2.1 Data Table
Data analysis begins with, well, data. Analyze the data values for at least one variable, such as the company’s employee annual salaries. Organize the data values into a specific kind of structure from which analysis proceeds. To use any data analysis system, such as R, organize the data values into a table.
Video: Data Table [3:24]
Store the structured data values in a file on your computer, an accessible local network, or the World Wide Web. Encode the data table into one of several computer file formats. The formats we encounter are Excel files (.xlsx) and comma-separated value (csv) files. Identify a text file with one of several potential file types, such as .txt, but usually .csv.
The Excel data table in Figure 2.1 contains four variables: Years, Gender, Dept, and Salary, plus an ID field called Name, for a total of five columns.
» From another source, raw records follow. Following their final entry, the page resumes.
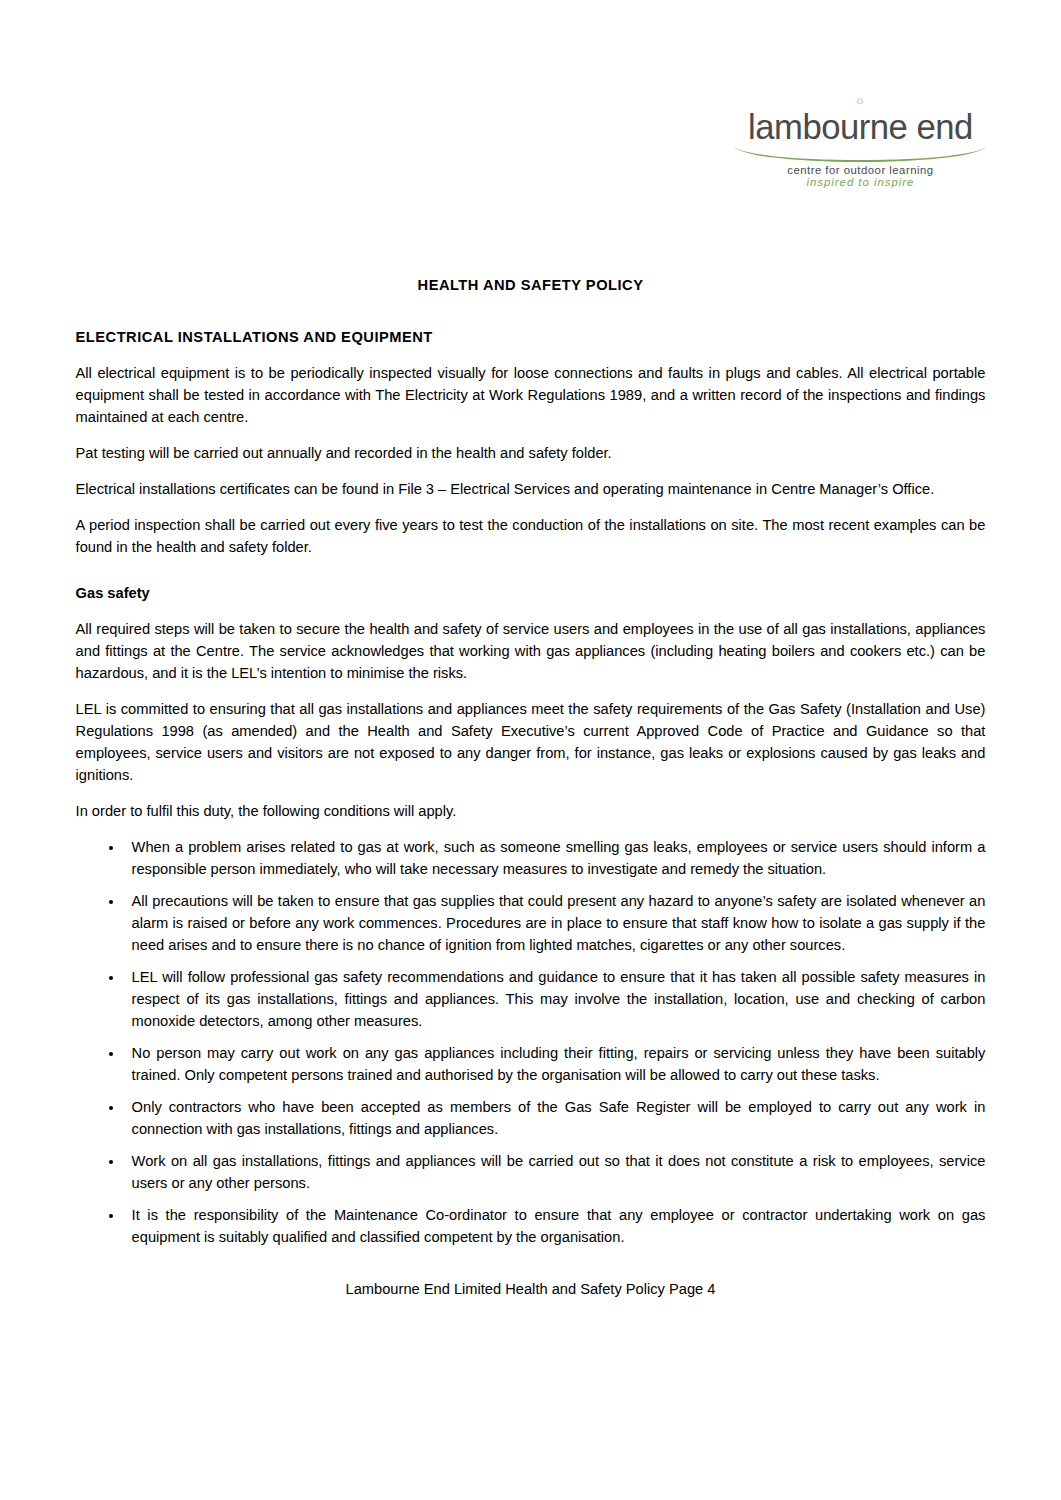☼
lambourne end
centre for outdoor learning
inspired to inspire
HEALTH AND SAFETY POLICY
ELECTRICAL INSTALLATIONS AND EQUIPMENT
All electrical equipment is to be periodically inspected visually for loose connections and faults in plugs and cables. All electrical portable equipment shall be tested in accordance with The Electricity at Work Regulations 1989, and a written record of the inspections and findings maintained at each centre.
Pat testing will be carried out annually and recorded in the health and safety folder.
Electrical installations certificates can be found in File 3 – Electrical Services and operating maintenance in Centre Manager’s Office.
A period inspection shall be carried out every five years to test the conduction of the installations on site. The most recent examples can be found in the health and safety folder.
Gas safety
All required steps will be taken to secure the health and safety of service users and employees in the use of all gas installations, appliances and fittings at the Centre. The service acknowledges that working with gas appliances (including heating boilers and cookers etc.) can be hazardous, and it is the LEL’s intention to minimise the risks.
LEL is committed to ensuring that all gas installations and appliances meet the safety requirements of the Gas Safety (Installation and Use) Regulations 1998 (as amended) and the Health and Safety Executive’s current Approved Code of Practice and Guidance so that employees, service users and visitors are not exposed to any danger from, for instance, gas leaks or explosions caused by gas leaks and ignitions.
In order to fulfil this duty, the following conditions will apply.
When a problem arises related to gas at work, such as someone smelling gas leaks, employees or service users should inform a responsible person immediately, who will take necessary measures to investigate and remedy the situation.
All precautions will be taken to ensure that gas supplies that could present any hazard to anyone’s safety are isolated whenever an alarm is raised or before any work commences. Procedures are in place to ensure that staff know how to isolate a gas supply if the need arises and to ensure there is no chance of ignition from lighted matches, cigarettes or any other sources.
LEL will follow professional gas safety recommendations and guidance to ensure that it has taken all possible safety measures in respect of its gas installations, fittings and appliances. This may involve the installation, location, use and checking of carbon monoxide detectors, among other measures.
No person may carry out work on any gas appliances including their fitting, repairs or servicing unless they have been suitably trained. Only competent persons trained and authorised by the organisation will be allowed to carry out these tasks.
Only contractors who have been accepted as members of the Gas Safe Register will be employed to carry out any work in connection with gas installations, fittings and appliances.
Work on all gas installations, fittings and appliances will be carried out so that it does not constitute a risk to employees, service users or any other persons.
It is the responsibility of the Maintenance Co-ordinator to ensure that any employee or contractor undertaking work on gas equipment is suitably qualified and classified competent by the organisation.
Lambourne End Limited Health and Safety Policy Page 4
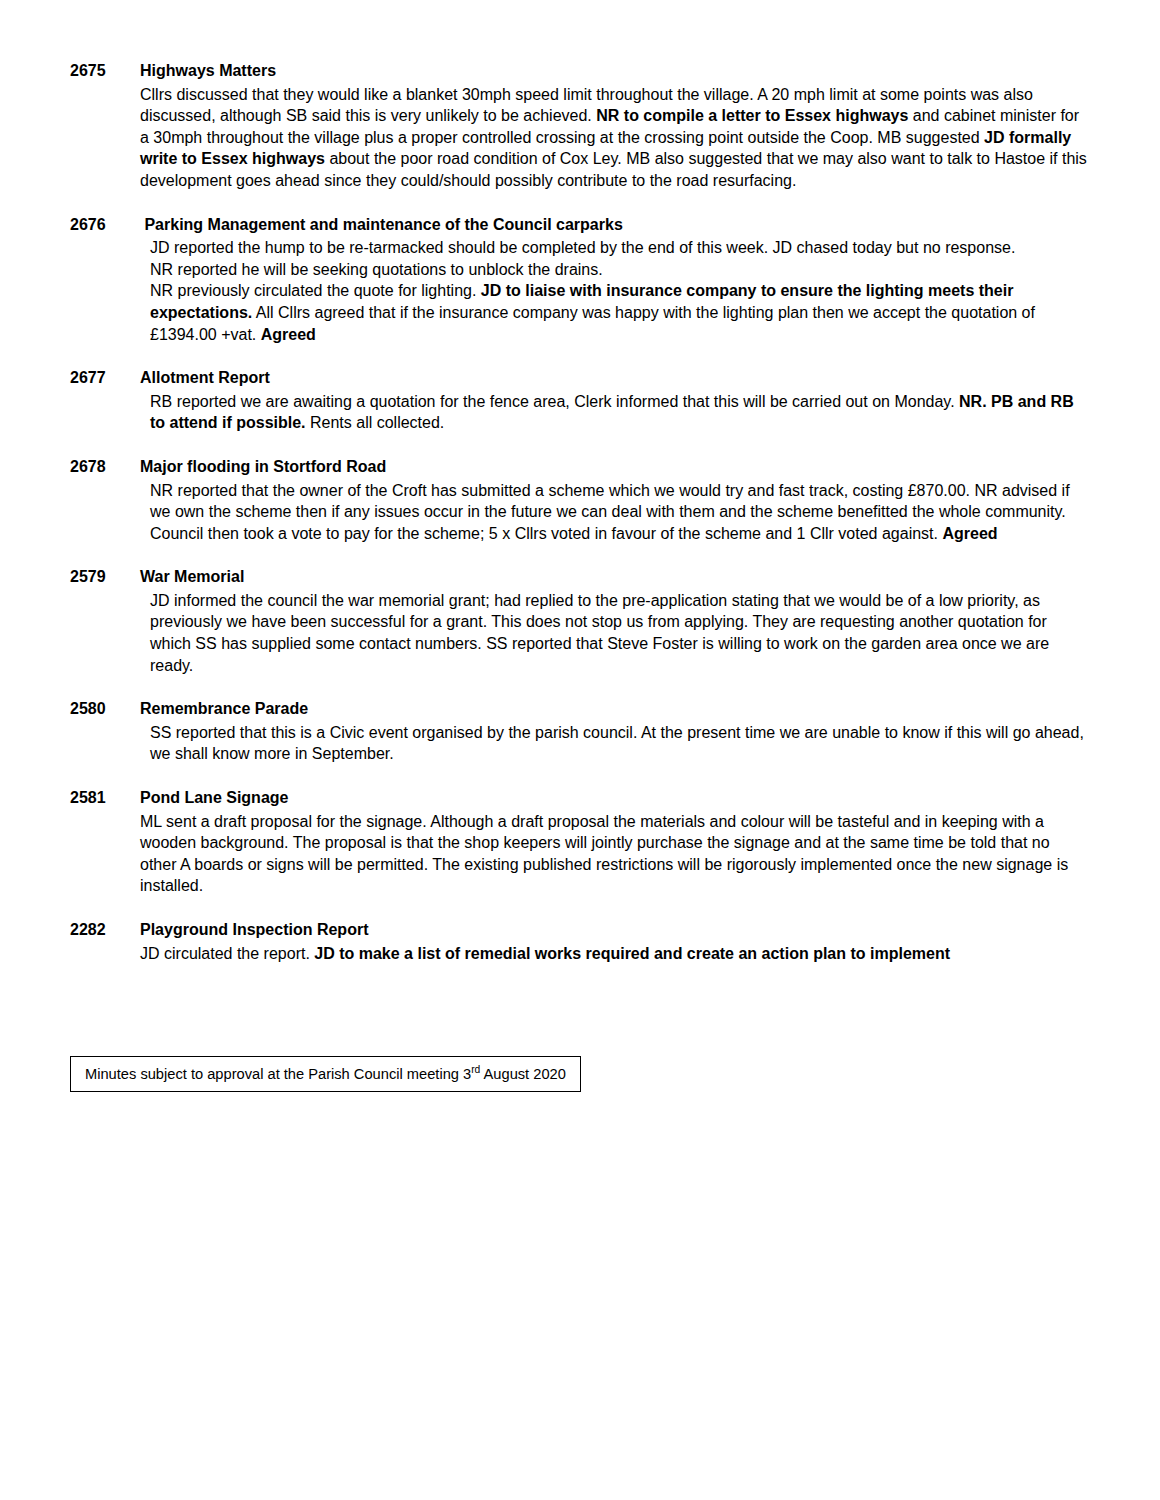2675
Highways Matters
Cllrs discussed that they would like a blanket 30mph speed limit throughout the village. A 20 mph limit at some points was also discussed, although SB said this is very unlikely to be achieved. NR to compile a letter to Essex highways and cabinet minister for a 30mph throughout the village plus a proper controlled crossing at the crossing point outside the Coop. MB suggested JD formally write to Essex highways about the poor road condition of Cox Ley. MB also suggested that we may also want to talk to Hastoe if this development goes ahead since they could/should possibly contribute to the road resurfacing.
2676
Parking Management and maintenance of the Council carparks
JD reported the hump to be re-tarmacked should be completed by the end of this week. JD chased today but no response.
NR reported he will be seeking quotations to unblock the drains.
NR previously circulated the quote for lighting. JD to liaise with insurance company to ensure the lighting meets their expectations. All Cllrs agreed that if the insurance company was happy with the lighting plan then we accept the quotation of £1394.00 +vat. Agreed
2677
Allotment Report
RB reported we are awaiting a quotation for the fence area, Clerk informed that this will be carried out on Monday. NR. PB and RB to attend if possible. Rents all collected.
2678
Major flooding in Stortford Road
NR reported that the owner of the Croft has submitted a scheme which we would try and fast track, costing £870.00. NR advised if we own the scheme then if any issues occur in the future we can deal with them and the scheme benefitted the whole community. Council then took a vote to pay for the scheme; 5 x Cllrs voted in favour of the scheme and 1 Cllr voted against. Agreed
2579
War Memorial
JD informed the council the war memorial grant; had replied to the pre-application stating that we would be of a low priority, as previously we have been successful for a grant. This does not stop us from applying. They are requesting another quotation for which SS has supplied some contact numbers. SS reported that Steve Foster is willing to work on the garden area once we are ready.
2580
Remembrance Parade
SS reported that this is a Civic event organised by the parish council. At the present time we are unable to know if this will go ahead, we shall know more in September.
2581
Pond Lane Signage
ML sent a draft proposal for the signage. Although a draft proposal the materials and colour will be tasteful and in keeping with a wooden background. The proposal is that the shop keepers will jointly purchase the signage and at the same time be told that no other A boards or signs will be permitted. The existing published restrictions will be rigorously implemented once the new signage is installed.
2282
Playground Inspection Report
JD circulated the report. JD to make a list of remedial works required and create an action plan to implement
Minutes subject to approval at the Parish Council meeting 3rd August 2020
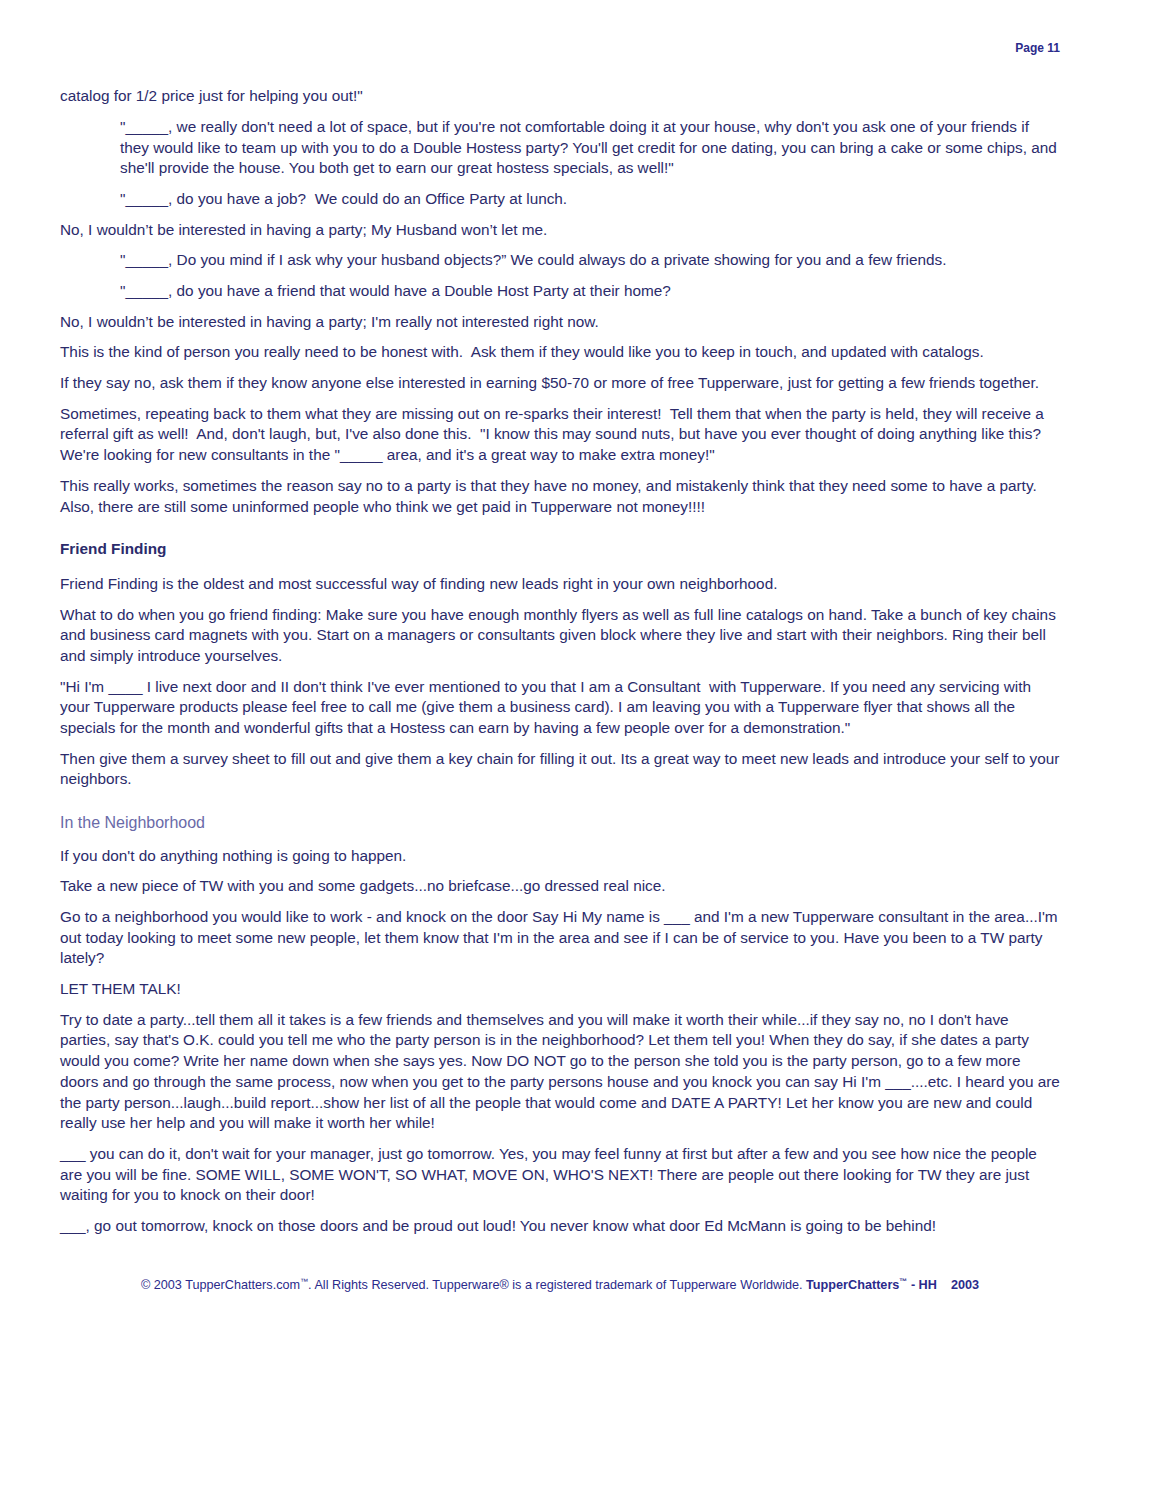Page 11
catalog for 1/2 price just for helping you out!"
"_____, we really don't need a lot of space, but if you're not comfortable doing it at your house, why don't you ask one of your friends if they would like to team up with you to do a Double Hostess party? You'll get credit for one dating, you can bring a cake or some chips, and she'll provide the house. You both get to earn our great hostess specials, as well!"
"_____, do you have a job? We could do an Office Party at lunch.
No, I wouldn’t be interested in having a party; My Husband won’t let me.
"_____, Do you mind if I ask why your husband objects?” We could always do a private showing for you and a few friends.
"_____, do you have a friend that would have a Double Host Party at their home?
No, I wouldn’t be interested in having a party; I'm really not interested right now.
This is the kind of person you really need to be honest with. Ask them if they would like you to keep in touch, and updated with catalogs.
If they say no, ask them if they know anyone else interested in earning $50-70 or more of free Tupperware, just for getting a few friends together.
Sometimes, repeating back to them what they are missing out on re-sparks their interest! Tell them that when the party is held, they will receive a referral gift as well! And, don't laugh, but, I've also done this. "I know this may sound nuts, but have you ever thought of doing anything like this? We're looking for new consultants in the "_____ area, and it's a great way to make extra money!"
This really works, sometimes the reason say no to a party is that they have no money, and mistakenly think that they need some to have a party. Also, there are still some uninformed people who think we get paid in Tupperware not money!!!!
Friend Finding
Friend Finding is the oldest and most successful way of finding new leads right in your own neighborhood.
What to do when you go friend finding: Make sure you have enough monthly flyers as well as full line catalogs on hand. Take a bunch of key chains and business card magnets with you. Start on a managers or consultants given block where they live and start with their neighbors. Ring their bell and simply introduce yourselves.
"Hi I'm ____ I live next door and II don't think I've ever mentioned to you that I am a Consultant with Tupperware. If you need any servicing with your Tupperware products please feel free to call me (give them a business card). I am leaving you with a Tupperware flyer that shows all the specials for the month and wonderful gifts that a Hostess can earn by having a few people over for a demonstration."
Then give them a survey sheet to fill out and give them a key chain for filling it out. Its a great way to meet new leads and introduce your self to your neighbors.
In the Neighborhood
If you don't do anything nothing is going to happen.
Take a new piece of TW with you and some gadgets...no briefcase...go dressed real nice.
Go to a neighborhood you would like to work - and knock on the door Say Hi My name is ___ and I'm a new Tupperware consultant in the area...I'm out today looking to meet some new people, let them know that I'm in the area and see if I can be of service to you. Have you been to a TW party lately?
LET THEM TALK!
Try to date a party...tell them all it takes is a few friends and themselves and you will make it worth their while...if they say no, no I don't have parties, say that's O.K. could you tell me who the party person is in the neighborhood? Let them tell you! When they do say, if she dates a party would you come? Write her name down when she says yes. Now DO NOT go to the person she told you is the party person, go to a few more doors and go through the same process, now when you get to the party persons house and you knock you can say Hi I'm ___....etc. I heard you are the party person...laugh...build report...show her list of all the people that would come and DATE A PARTY! Let her know you are new and could really use her help and you will make it worth her while!
___ you can do it, don't wait for your manager, just go tomorrow. Yes, you may feel funny at first but after a few and you see how nice the people are you will be fine. SOME WILL, SOME WON'T, SO WHAT, MOVE ON, WHO'S NEXT! There are people out there looking for TW they are just waiting for you to knock on their door!
___, go out tomorrow, knock on those doors and be proud out loud! You never know what door Ed McMann is going to be behind!
© 2003 TupperChatters.com™. All Rights Reserved. Tupperware® is a registered trademark of Tupperware Worldwide. TupperChatters™ - HH 2003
Figure 2.1 displays their data values for the first six employees.
Describe the data table by its columns, rows, and cell entries.
Analysis of data can proceed only after the data table and the relevant variables within it are identified.
Analysis requires the correct spelling of each variable name, including the same pattern of capitalization.
The name variable was chosen because the data values for a variable vary. Doing data analysis is the analysis of that variability. Analysis of data can proceed only after the data table and the relevant variables within it are identified.
Variables define the columns of a data table. What about the rows?
Unfortunately, the row references in the data table are not standardized. Observations are also referred to as cases, examples, samples, and instances.
Consider employee Darnell Ritchie. He has worked at the company for seven years, identifies as a man, and works in administration with an annual salary of $43,788.26. Two data values in this section of the data table are missing. The number of years James Wu has worked at the company is not recorded, nor is the department in which Alissa Jones works.
2.2 Read Data into R
To begin an analysis, read your data stored as a computer file into R. Your data, organized as a data table, exists somewhere as a data file stored somewhere on a computer system, your computer or a network, including the web. Here is how you access your data.
The data table can exist in one of many different formats, including Excel. Figure 2.2 shows a data table as an Excel file named employee.xlsx stored on a (Macintosh) computer. Figure 2.1 shows the first several lines of this data table in detail.
The data table is stored as a computer file. To analyze your data, read the data table from the computer file, which copies the data into a corresponding data table within a running R session.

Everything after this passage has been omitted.